#### [READING PASSAGE]

::::::

# 20ft container from Dubai to Perth - shipping companies recommendation requested



## adc (Dec 4, 2011)

Would appreciate recommendations from fellow expats who have moved from the UAE to Australia. We're moving around the last week of April from Dubai to Perth. 
We've received quotes from the likes of Crown relocation, Interem Freight system, Move One etc. Their prices are so varied and we're very confused as to who will be the right provider. 
Any direction/references would be greatly appreciated.


----------



## shakeeltabu (Sep 19, 2012)

Hi 
I am shakeel living in uae and movin to perth by May end.Planning t meet who are moving to perth as we are in same boat.If interested please call 050-7083793.


----------



## adc (Dec 4, 2011)

Hey Shakeel, will call you later this evening. Glad to know we've got company!


----------



## sanjay shinde (Dec 19, 2012)

adc said:


> Would appreciate recommendations from fellow expats who have moved from the UAE to Australia. We're moving around the last week of April from Dubai to Perth.
> We've received quotes from the likes of Crown relocation, Interem Freight system, Move One etc. Their prices are so varied and we're very confused as to who will be the right provider.
> Any direction/references would be greatly appreciated.


hi there !
we are also planning to move perth from abu dhabi by april 2013
i also tried to get quote for shared container ,and it was aed 17000 , i think it is too much 

we can opt for air cargo ..qatar airways cargo rates are affordable


----------



## farhan-dubai (Feb 1, 2013)

I checked with many companies and they offered 5k to 7k for door to door service from dubai. 
I am planning to move in May to perth


----------



## adc (Dec 4, 2011)

sanjay shinde said:


> hi there !
> we are also planning to move perth from abu dhabi by april 2013
> i also tried to get quote for shared container ,and it was aed 17000 , i think it is too much
> 
> we can opt for air cargo ..qatar airways cargo rates are affordable


Hello Sanjay, PM me your number. Will call you later today to discuss the options we're considering.


----------



## sanjay shinde (Dec 19, 2012)

adc said:


> Hello Sanjay, PM me your number. Will call you later today to discuss the options we're considering.


hi !

my contat # is 050-7016892


----------



## basketballfan (Aug 21, 2013)

I am also moving to Perth from Dubai. I booked my ticket on the 10th of March. 

Let me know if anyone else is going around the same time. PM me your number.

Ray


----------



## Huss81 (May 17, 2013)

on the same thread if I may ask.... how much time does it take for the movement? And if I do not have even a temporary residence there, would the shipping company hold the cargo with them for a few days?


----------

::::::

#### [RAW DATA]

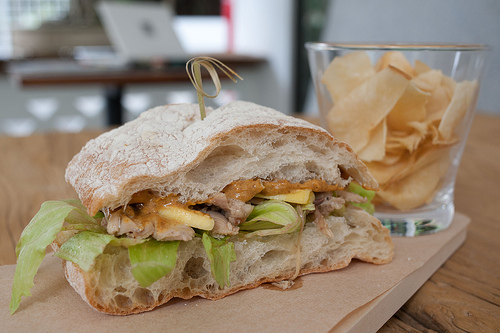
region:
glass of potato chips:
[348, 45, 463, 223]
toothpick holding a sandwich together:
[185, 53, 245, 119]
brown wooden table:
[444, 273, 495, 324]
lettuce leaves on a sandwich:
[23, 198, 100, 253]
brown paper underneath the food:
[200, 303, 341, 318]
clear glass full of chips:
[354, 42, 471, 217]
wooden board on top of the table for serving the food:
[363, 301, 401, 319]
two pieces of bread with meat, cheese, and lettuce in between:
[103, 135, 330, 259]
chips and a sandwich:
[51, 67, 468, 267]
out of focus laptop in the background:
[75, 5, 186, 64]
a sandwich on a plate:
[10, 8, 421, 331]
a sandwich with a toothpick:
[48, 25, 433, 330]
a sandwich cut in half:
[47, 18, 412, 330]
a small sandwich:
[48, 11, 449, 301]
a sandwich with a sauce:
[42, 6, 479, 306]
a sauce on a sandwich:
[76, 68, 463, 331]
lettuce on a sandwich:
[68, 59, 498, 298]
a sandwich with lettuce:
[39, 37, 469, 319]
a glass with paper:
[289, 2, 498, 205]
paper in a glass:
[304, 13, 499, 222]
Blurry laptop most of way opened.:
[76, 0, 186, 65]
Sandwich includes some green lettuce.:
[13, 105, 393, 314]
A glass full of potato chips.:
[307, 42, 493, 234]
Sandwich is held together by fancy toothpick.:
[4, 56, 394, 316]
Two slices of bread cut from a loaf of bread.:
[63, 102, 394, 317]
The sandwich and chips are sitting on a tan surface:
[1, 42, 482, 329]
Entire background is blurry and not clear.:
[0, 0, 498, 140]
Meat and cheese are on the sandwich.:
[84, 176, 368, 246]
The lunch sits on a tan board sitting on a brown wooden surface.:
[0, 42, 499, 331]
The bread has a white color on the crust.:
[63, 100, 368, 214]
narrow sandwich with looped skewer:
[12, 45, 397, 323]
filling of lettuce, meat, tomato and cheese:
[10, 171, 375, 261]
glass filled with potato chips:
[305, 30, 485, 232]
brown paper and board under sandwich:
[12, 206, 474, 322]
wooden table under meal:
[1, 110, 491, 321]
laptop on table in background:
[5, 2, 195, 122]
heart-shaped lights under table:
[10, 86, 235, 126]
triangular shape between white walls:
[267, 1, 337, 106]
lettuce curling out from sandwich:
[0, 200, 231, 311]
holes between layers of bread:
[85, 138, 371, 308]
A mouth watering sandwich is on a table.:
[7, 102, 394, 316]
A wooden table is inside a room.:
[0, 112, 498, 332]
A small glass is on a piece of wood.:
[302, 41, 489, 234]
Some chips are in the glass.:
[320, 49, 477, 216]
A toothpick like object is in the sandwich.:
[184, 55, 243, 119]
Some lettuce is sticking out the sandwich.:
[6, 199, 111, 317]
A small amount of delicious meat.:
[107, 212, 151, 237]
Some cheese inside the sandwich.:
[159, 205, 213, 231]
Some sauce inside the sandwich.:
[222, 178, 338, 203]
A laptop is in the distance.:
[88, 2, 189, 71]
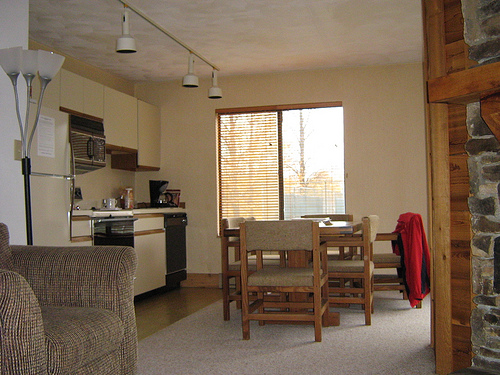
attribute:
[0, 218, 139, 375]
chair — soft, beige, grey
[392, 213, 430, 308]
jacket — red, sweater, sitting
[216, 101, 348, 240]
window — large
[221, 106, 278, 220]
blinds — brown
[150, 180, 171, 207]
pot — black, machine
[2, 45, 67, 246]
lamp — floor, standing, up, tall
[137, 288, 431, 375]
carpet — grey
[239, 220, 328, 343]
chair — beige, cushioned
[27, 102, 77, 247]
fridge — white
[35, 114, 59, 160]
paper — white, attached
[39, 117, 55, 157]
lettering — black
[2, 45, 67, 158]
light — up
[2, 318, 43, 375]
pattern — stiched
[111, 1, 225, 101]
style — track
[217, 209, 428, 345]
set — wooden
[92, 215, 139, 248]
oven — smooth, black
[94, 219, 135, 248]
door — black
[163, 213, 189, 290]
dishwasher — black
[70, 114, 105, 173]
steel — stainless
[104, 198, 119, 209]
cup — white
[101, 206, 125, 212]
plate — white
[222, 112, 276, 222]
tree — barren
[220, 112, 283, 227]
window — rectangular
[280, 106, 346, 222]
window — rectangular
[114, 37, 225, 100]
lights — white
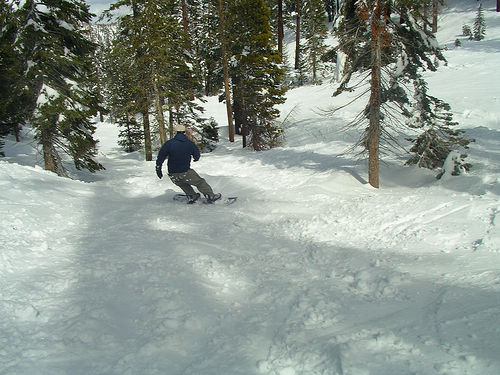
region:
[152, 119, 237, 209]
Man is on a snowboard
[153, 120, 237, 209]
Man is snowboarding down a hill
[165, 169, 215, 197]
Man is wearing pants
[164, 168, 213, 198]
Man is wearing gray pants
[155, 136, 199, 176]
Man is wearing a jacket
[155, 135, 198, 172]
Man is wearing a blue jacket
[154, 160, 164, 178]
Man is wearing gloves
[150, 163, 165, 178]
Man is wearing black gloves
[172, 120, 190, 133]
Man is wearing a hat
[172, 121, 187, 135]
Man is wearing a white hat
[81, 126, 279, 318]
This is a man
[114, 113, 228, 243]
This is a snowboarder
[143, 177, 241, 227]
This is a snowboard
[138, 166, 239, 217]
The snowboard is white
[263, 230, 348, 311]
These are footprints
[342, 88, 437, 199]
This is a tree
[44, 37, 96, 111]
This is a pine tree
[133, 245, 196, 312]
There is snow all over the ground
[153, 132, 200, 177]
The jacket is blue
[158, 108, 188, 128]
The hat is white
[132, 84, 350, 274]
a person snowboarding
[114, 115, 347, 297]
a man snowboarding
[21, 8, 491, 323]
a person snowboarding in an area with trees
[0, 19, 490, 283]
a snowy area with trees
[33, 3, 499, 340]
an area with trees and snow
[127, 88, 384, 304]
a man standing on a snowboard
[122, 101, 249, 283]
a person standing on a snowboard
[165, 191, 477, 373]
a snow covered ground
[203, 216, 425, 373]
a white snow covered ground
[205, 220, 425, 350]
a ground covered in snow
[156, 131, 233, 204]
A snowboarder in the snow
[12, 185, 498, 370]
Shadows of trees in the snow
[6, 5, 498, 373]
Snow covering the ground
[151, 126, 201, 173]
A man wearing a blue hoodie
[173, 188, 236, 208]
A black and white snowboard being riden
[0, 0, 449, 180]
Pine trees on the snowy hill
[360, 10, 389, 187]
A brown tree trunk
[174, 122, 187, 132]
A white hat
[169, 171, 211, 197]
A pair of tan pants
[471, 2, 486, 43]
A small pine tree across the hill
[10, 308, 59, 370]
SNow covering the ground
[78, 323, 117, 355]
SNow covering the ground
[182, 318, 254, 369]
SNow covering the ground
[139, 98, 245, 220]
PErson on a snowboard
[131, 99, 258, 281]
Person in a white hat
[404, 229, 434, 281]
SNow covering the ground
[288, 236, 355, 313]
SNow covering the ground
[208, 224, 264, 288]
SNow covering the ground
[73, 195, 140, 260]
SNow covering the ground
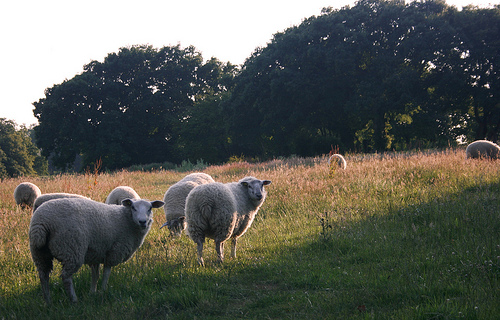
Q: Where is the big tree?
A: In the field.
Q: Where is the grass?
A: In the field.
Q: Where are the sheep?
A: In the field.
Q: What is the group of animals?
A: Sheep.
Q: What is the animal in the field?
A: Sheep.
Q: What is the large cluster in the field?
A: Trees.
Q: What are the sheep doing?
A: Grazing.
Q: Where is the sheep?
A: In the grass.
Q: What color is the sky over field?
A: Gray.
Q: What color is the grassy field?
A: Green.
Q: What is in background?
A: Row green trees.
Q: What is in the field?
A: Large tree.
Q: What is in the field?
A: Family of sheep.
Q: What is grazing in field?
A: The sheep.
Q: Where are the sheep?
A: In field of grass.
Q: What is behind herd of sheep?
A: The trees.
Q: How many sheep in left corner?
A: Five.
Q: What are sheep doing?
A: Grazing.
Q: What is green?
A: Grass.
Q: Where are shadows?
A: On the grass.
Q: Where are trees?
A: In the distance.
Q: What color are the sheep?
A: White.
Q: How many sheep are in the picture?
A: 8.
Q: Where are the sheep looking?
A: At the camera.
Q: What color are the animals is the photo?
A: White.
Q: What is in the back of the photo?
A: Trees.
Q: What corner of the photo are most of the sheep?
A: Bottom left.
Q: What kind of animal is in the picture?
A: Sheep.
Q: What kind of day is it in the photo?
A: Clear.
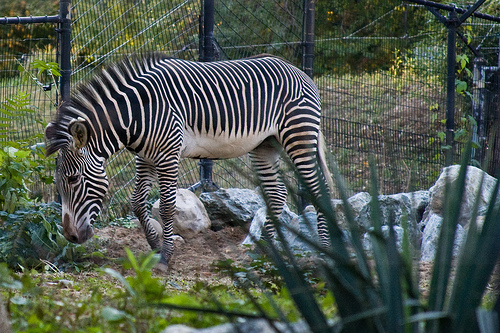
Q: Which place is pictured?
A: It is a zoo.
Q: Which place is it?
A: It is a zoo.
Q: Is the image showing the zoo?
A: Yes, it is showing the zoo.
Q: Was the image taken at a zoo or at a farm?
A: It was taken at a zoo.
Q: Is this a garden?
A: No, it is a zoo.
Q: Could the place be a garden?
A: No, it is a zoo.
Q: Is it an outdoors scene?
A: Yes, it is outdoors.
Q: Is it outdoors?
A: Yes, it is outdoors.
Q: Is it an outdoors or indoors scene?
A: It is outdoors.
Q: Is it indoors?
A: No, it is outdoors.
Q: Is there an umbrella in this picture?
A: No, there are no umbrellas.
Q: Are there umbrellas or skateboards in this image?
A: No, there are no umbrellas or skateboards.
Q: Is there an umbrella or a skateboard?
A: No, there are no umbrellas or skateboards.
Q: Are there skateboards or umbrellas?
A: No, there are no umbrellas or skateboards.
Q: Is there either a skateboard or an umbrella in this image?
A: No, there are no umbrellas or skateboards.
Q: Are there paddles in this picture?
A: No, there are no paddles.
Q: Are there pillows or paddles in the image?
A: No, there are no paddles or pillows.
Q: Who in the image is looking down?
A: The animal is looking down.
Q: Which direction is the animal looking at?
A: The animal is looking down.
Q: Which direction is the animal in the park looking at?
A: The animal is looking down.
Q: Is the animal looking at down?
A: Yes, the animal is looking down.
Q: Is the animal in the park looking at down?
A: Yes, the animal is looking down.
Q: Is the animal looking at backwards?
A: No, the animal is looking down.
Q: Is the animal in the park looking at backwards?
A: No, the animal is looking down.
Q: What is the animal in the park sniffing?
A: The animal is sniffing the plant.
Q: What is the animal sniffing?
A: The animal is sniffing the plant.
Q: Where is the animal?
A: The animal is in the park.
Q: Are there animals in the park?
A: Yes, there is an animal in the park.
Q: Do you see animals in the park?
A: Yes, there is an animal in the park.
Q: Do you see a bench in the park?
A: No, there is an animal in the park.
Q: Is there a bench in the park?
A: No, there is an animal in the park.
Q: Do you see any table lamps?
A: No, there are no table lamps.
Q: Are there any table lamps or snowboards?
A: No, there are no table lamps or snowboards.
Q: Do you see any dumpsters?
A: No, there are no dumpsters.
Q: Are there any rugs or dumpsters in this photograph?
A: No, there are no dumpsters or rugs.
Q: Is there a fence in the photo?
A: Yes, there is a fence.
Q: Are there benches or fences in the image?
A: Yes, there is a fence.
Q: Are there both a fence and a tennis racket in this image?
A: No, there is a fence but no rackets.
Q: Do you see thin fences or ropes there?
A: Yes, there is a thin fence.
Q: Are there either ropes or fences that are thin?
A: Yes, the fence is thin.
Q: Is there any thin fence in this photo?
A: Yes, there is a thin fence.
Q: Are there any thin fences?
A: Yes, there is a thin fence.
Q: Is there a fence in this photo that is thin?
A: Yes, there is a fence that is thin.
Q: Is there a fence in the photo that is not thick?
A: Yes, there is a thin fence.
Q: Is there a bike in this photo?
A: No, there are no bikes.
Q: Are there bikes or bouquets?
A: No, there are no bikes or bouquets.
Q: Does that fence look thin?
A: Yes, the fence is thin.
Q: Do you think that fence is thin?
A: Yes, the fence is thin.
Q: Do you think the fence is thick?
A: No, the fence is thin.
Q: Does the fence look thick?
A: No, the fence is thin.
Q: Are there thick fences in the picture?
A: No, there is a fence but it is thin.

::::::

#### [WHAT THE TASK REQUIRES]
In the forum thread above about shipping a 20ft container from Dubai to Perth, which airline's cargo rates does one poster call affordable?

#### [TASK RESPONSE]
Qatar Airways